Võ Thị Ánh Xuân (born 8 January 1970) is a Vietnamese politician and former educator who currently serves as the Vice President of Vietnam since 2021. She was the Acting President of Vietnam in early 2023. 

She was elected Vice President of Vietnam on 6 April 2021 after winning 93.13% of the votes in the National Assembly, continuing the recent norm of having a woman holding this position. Prior to her election, Xuân served as the Secretary of the Party Committee (de facto Governor) of An Giang province and chaired the province's deputies delegation to the National Assembly. A member of the Party Central Committee, she is the second female president after Đặng Thị Ngọc Thịnh, who was also Acting President in 2018. Xuân is the youngest Vice President of Vietnam since 1945.

Early life
Võ Thị Ánh Xuân was born on 8 January 1970 in Thới Sơn, Tịnh Biên, An Giang province. She was a teacher in a high school in Long Xuyên, An Giang Province from 1992 to 1996. She was accepted in the Communist Party of Vietnam on 20 December 1994, officially becoming a member of the party on 20 December 1995.

Political career
From August 1996 to July 2001, Võ Thị Ánh Xuân was a General Research Staff in Office of An Giang Provincial Party Committee. Between 2001 and 2010, she was a member of Standing Board, Vice Chairwoman then Chairwoman of An Giang Women's Union. During that time, she was also a member of the Committee of the An Giang Provincial Party Organisation (December 2005 to October 2010). From August 2010 to October 2010, she was also Deputy Head of An Giang Provincial Commission for Mass Mobilisation.

From November 2010 to January 2013, she was member of Standing Board of An Giang Provincial Party Committee, Secretary of Tan Chau Town Party Committee, An Giang Province. In January 2011, she became an alternate member of the Party Central Committee for the 11th tenure. From February 2013 to November 2013, she was a member of An Giang Provincial Party Committee's Standing Board and the Vice Chairwoman of An Giang People's Committee. From December 2013 to October 2015, she was the vice Secretary of An Giang Provincial Party Committee. On 2 October 2015, she became the Secretary of the An Giang Provincial Party Committee, and still held that position until now.

# # #

TASK INSTRUCTIONS:
A) In the Võ Thị Ánh Xuân biography, what share of the National Assembly votes did she win when she was elected Vice President?
B) For each statement, say whether it agrees with the Võ Thị Ánh Xuân biography: (i) She taught at a high school in Long Xuyên from 1992 to 1996. (ii) She officially became a member of the party on 20 December 1994. (iii) She was the first woman to serve as president of Vietnam.
C) Print the stretch of the Võ Thị Ánh Xuân biography from "From November 2010" through "position until now.", keeping every word unchanged.

# # #

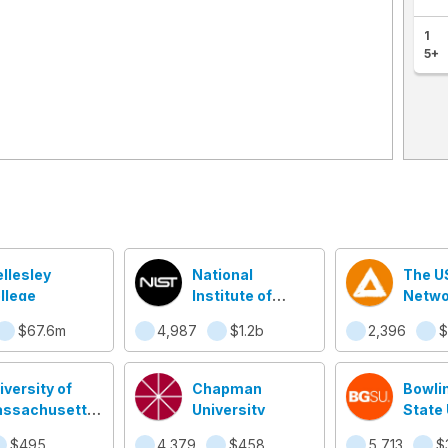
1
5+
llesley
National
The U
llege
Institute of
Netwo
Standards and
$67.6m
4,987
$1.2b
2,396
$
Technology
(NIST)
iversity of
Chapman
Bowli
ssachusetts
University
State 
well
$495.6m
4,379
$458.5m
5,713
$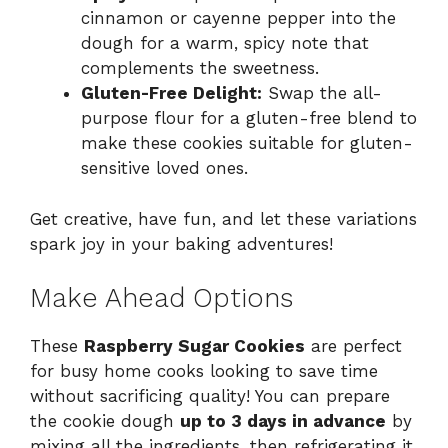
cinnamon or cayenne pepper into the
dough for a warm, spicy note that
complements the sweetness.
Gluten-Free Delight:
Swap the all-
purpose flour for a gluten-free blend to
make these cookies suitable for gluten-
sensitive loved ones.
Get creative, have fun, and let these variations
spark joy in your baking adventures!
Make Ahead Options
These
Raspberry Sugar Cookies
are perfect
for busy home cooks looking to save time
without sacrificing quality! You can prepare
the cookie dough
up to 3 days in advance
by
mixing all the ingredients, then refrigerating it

# # #

PER-TASK OUTPUTS:
A) 93.13%

B)
(i) Yes: "She was a teacher in a high school in Long Xuyên, An Giang Province from 1992 to 1996."
(ii) No: "officially becoming a member of the party on 20 December 1995."
(iii) No: "she is the second female president after Đặng Thị Ngọc Thịnh"

C)
From November 2010 to January 2013, she was member of Standing Board of An Giang Provincial Party Committee, Secretary of Tan Chau Town Party Committee, An Giang Province. In January 2011, she became an alternate member of the Party Central Committee for the 11th tenure. From February 2013 to November 2013, she was a member of An Giang Provincial Party Committee's Standing Board and the Vice Chairwoman of An Giang People's Committee. From December 2013 to October 2015, she was the vice Secretary of An Giang Provincial Party Committee. On 2 October 2015, she became the Secretary of the An Giang Provincial Party Committee, and still held that position until now.